Armada Kelima, yang berpusat di pangkalan-pangkalan strategis di Teluk, menjadi tulang punggung dalam penempatan kapal perang, pesawat patroli, dan unit tempur lainnya. Beberapa pangkalan yang disebut‑sebut menjadi kunci meliputi:
- Pangkalan Naval di Bahrain – rumah bagi markas Armada Kelima AS.
- Pangkalan Udara di Qatar – menyediakan dukungan udara dan logistik.
- Fasilitas militer di Uni Emirat Arab – menjadi titik pemberian bahan bakar dan perawatan kapal.
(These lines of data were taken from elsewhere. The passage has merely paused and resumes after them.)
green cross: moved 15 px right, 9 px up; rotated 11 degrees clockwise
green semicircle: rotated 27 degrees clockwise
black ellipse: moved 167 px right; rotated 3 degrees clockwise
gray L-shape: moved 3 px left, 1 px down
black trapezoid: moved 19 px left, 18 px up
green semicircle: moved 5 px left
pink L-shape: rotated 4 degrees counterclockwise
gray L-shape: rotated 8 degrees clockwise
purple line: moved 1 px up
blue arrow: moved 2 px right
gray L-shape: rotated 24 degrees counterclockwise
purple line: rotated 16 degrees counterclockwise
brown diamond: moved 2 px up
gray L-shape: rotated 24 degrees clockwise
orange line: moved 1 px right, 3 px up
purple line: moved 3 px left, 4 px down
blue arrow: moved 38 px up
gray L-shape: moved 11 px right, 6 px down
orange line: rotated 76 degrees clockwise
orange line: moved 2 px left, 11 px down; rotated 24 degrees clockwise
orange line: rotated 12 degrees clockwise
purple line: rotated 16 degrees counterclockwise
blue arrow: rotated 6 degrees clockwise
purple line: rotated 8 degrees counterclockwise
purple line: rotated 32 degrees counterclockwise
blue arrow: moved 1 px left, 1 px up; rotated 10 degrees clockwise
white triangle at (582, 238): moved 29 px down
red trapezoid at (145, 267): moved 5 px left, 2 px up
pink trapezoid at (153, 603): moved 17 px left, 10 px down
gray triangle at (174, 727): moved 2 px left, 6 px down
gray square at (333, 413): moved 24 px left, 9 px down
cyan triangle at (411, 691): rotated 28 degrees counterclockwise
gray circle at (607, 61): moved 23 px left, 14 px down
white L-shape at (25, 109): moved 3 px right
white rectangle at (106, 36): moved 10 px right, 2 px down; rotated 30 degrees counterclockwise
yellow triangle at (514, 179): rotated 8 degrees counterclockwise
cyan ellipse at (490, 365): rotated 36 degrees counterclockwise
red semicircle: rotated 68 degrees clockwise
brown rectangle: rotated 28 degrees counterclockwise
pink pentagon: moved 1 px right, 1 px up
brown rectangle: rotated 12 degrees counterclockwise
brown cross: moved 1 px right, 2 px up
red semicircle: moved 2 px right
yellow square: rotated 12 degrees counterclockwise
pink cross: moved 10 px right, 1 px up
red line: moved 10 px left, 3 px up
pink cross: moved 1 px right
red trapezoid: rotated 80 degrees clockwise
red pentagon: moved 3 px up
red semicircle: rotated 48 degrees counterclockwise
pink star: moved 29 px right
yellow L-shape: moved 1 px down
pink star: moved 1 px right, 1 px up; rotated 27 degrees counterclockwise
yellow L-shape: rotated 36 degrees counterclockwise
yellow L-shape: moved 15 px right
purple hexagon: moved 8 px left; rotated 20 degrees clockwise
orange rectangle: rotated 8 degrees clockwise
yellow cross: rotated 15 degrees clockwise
Berikut rangkuman peran yang diduga dijalankan oleh masing‑masing negara Teluk:
| Negara | Jenis Dukungan |
|---|---|
| Bahrain | Izin operasional, fasilitas pelabuhan, intelijen |
| Qatar | Penggunaan pangkalan udara, layanan logistik |
| Uni Emirat Arab | Pengisian bahan bakar, perawatan kapal, layanan komunikasi |
Keberadaan dukungan ini memperkuat kemampuan Amerika Serikat untuk menempatkan tekanan militer terhadap Iran, sekaligus menimbulkan ketegangan baru dalam dinamika politik regional. Pemerintah Iran menuduh keterlibatan negara‑negara Teluk sebagai pelanggaran kedaulatan, sementara negara‑negara Teluk menegaskan posisi netralitas dan menolak tuduhan campur tangan langsung.
Jika dugaan ini terbukti, implikasinya tidak hanya memengaruhi hubungan bilateral antara Amerika Serikat dan Iran, melainkan juga menambah beban diplomatik bagi negara‑negara Teluk dalam upaya menjaga keseimbangan keamanan di kawasan Timur Tengah.